In the entries below, find the line with "If CurrentLineIndex <" and the line with "CurrentChar = CurrentChar". Return those two lines and all lines between them, exactly.
Start of Block
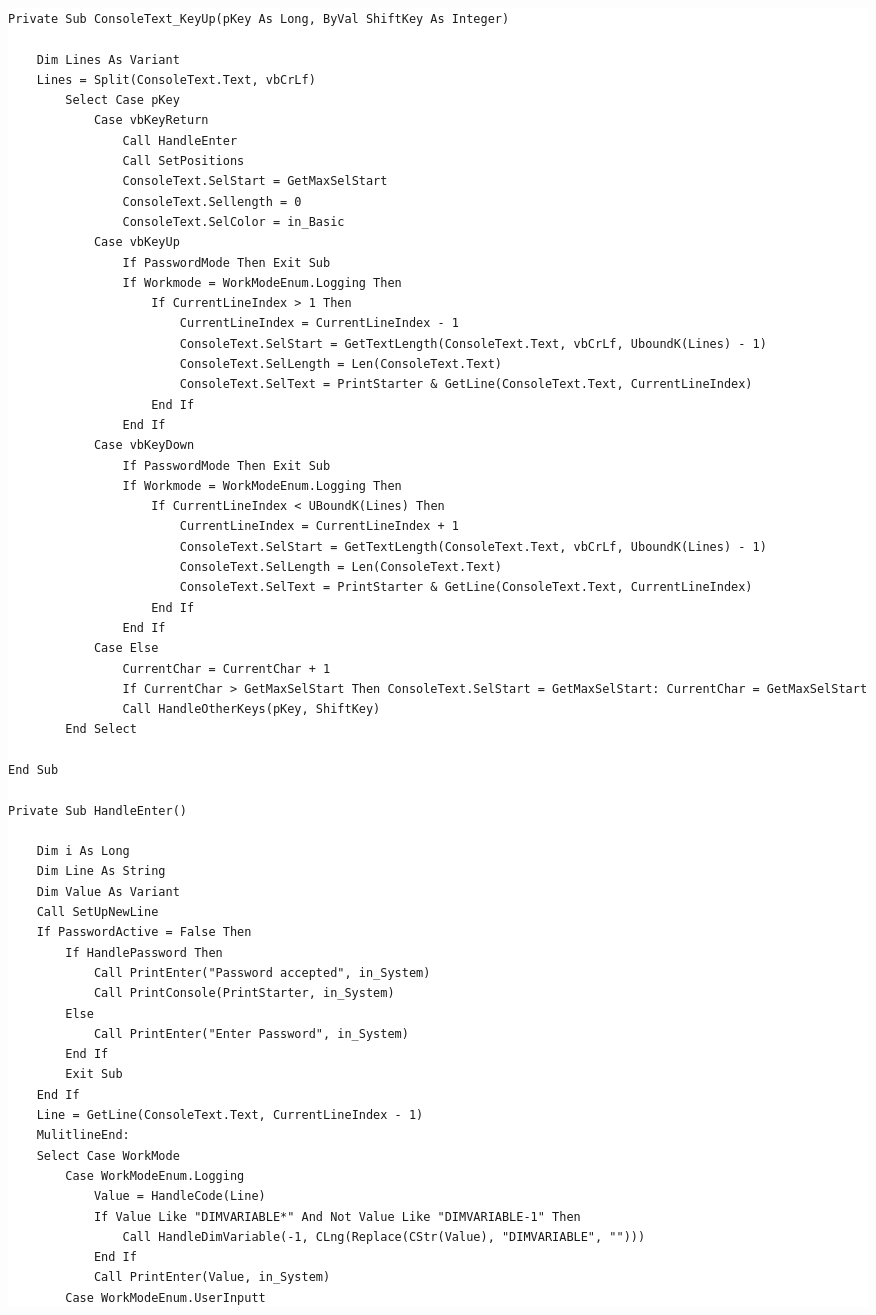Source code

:     Private Sub ConsoleText_KeyUp(pKey As Long, ByVal ShiftKey As Integer)
        
        Dim Lines As Variant
        Lines = Split(ConsoleText.Text, vbCrLf)
            Select Case pKey
                Case vbKeyReturn
                    Call HandleEnter
                    Call SetPositions
                    ConsoleText.SelStart = GetMaxSelStart
                    ConsoleText.Sellength = 0
                    ConsoleText.SelColor = in_Basic
                Case vbKeyUp
                    If PasswordMode Then Exit Sub
                    If Workmode = WorkModeEnum.Logging Then
                        If CurrentLineIndex > 1 Then
                            CurrentLineIndex = CurrentLineIndex - 1
                            ConsoleText.SelStart = GetTextLength(ConsoleText.Text, vbCrLf, UboundK(Lines) - 1)
                            ConsoleText.SelLength = Len(ConsoleText.Text)
                            ConsoleText.SelText = PrintStarter & GetLine(ConsoleText.Text, CurrentLineIndex)
                        End If
                    End If
                Case vbKeyDown
                    If PasswordMode Then Exit Sub
                    If Workmode = WorkModeEnum.Logging Then
                        If CurrentLineIndex < UBoundK(Lines) Then
                            CurrentLineIndex = CurrentLineIndex + 1
                            ConsoleText.SelStart = GetTextLength(ConsoleText.Text, vbCrLf, UboundK(Lines) - 1)
                            ConsoleText.SelLength = Len(ConsoleText.Text)
                            ConsoleText.SelText = PrintStarter & GetLine(ConsoleText.Text, CurrentLineIndex)
                        End If
                    End If
                Case Else
                    CurrentChar = CurrentChar + 1
                    If CurrentChar > GetMaxSelStart Then ConsoleText.SelStart = GetMaxSelStart: CurrentChar = GetMaxSelStart
                    Call HandleOtherKeys(pKey, ShiftKey)
            End Select

    End Sub

    Private Sub HandleEnter()

        Dim i As Long
        Dim Line As String
        Dim Value As Variant
        Call SetUpNewLine
        If PasswordActive = False Then
            If HandlePassword Then
                Call PrintEnter("Password accepted", in_System)
                Call PrintConsole(PrintStarter, in_System)
            Else
                Call PrintEnter("Enter Password", in_System)
            End If
            Exit Sub
        End If
        Line = GetLine(ConsoleText.Text, CurrentLineIndex - 1)
        MulitlineEnd:
        Select Case WorkMode
            Case WorkModeEnum.Logging
                Value = HandleCode(Line)
                If Value Like "DIMVARIABLE*" And Not Value Like "DIMVARIABLE-1" Then
                    Call HandleDimVariable(-1, CLng(Replace(CStr(Value), "DIMVARIABLE", "")))
                End If
                Call PrintEnter(Value, in_System)
            Case WorkModeEnum.UserInputt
End of Block
• _Response_
                        If CurrentLineIndex < UBoundK(Lines) Then
                            CurrentLineIndex = CurrentLineIndex + 1
                            ConsoleText.SelStart = GetTextLength(ConsoleText.Text, vbCrLf, UboundK(Lines) - 1)
                            ConsoleText.SelLength = Len(ConsoleText.Text)
                            ConsoleText.SelText = PrintStarter & GetLine(ConsoleText.Text, CurrentLineIndex)
                        End If
                    End If
                Case Else
                    CurrentChar = CurrentChar + 1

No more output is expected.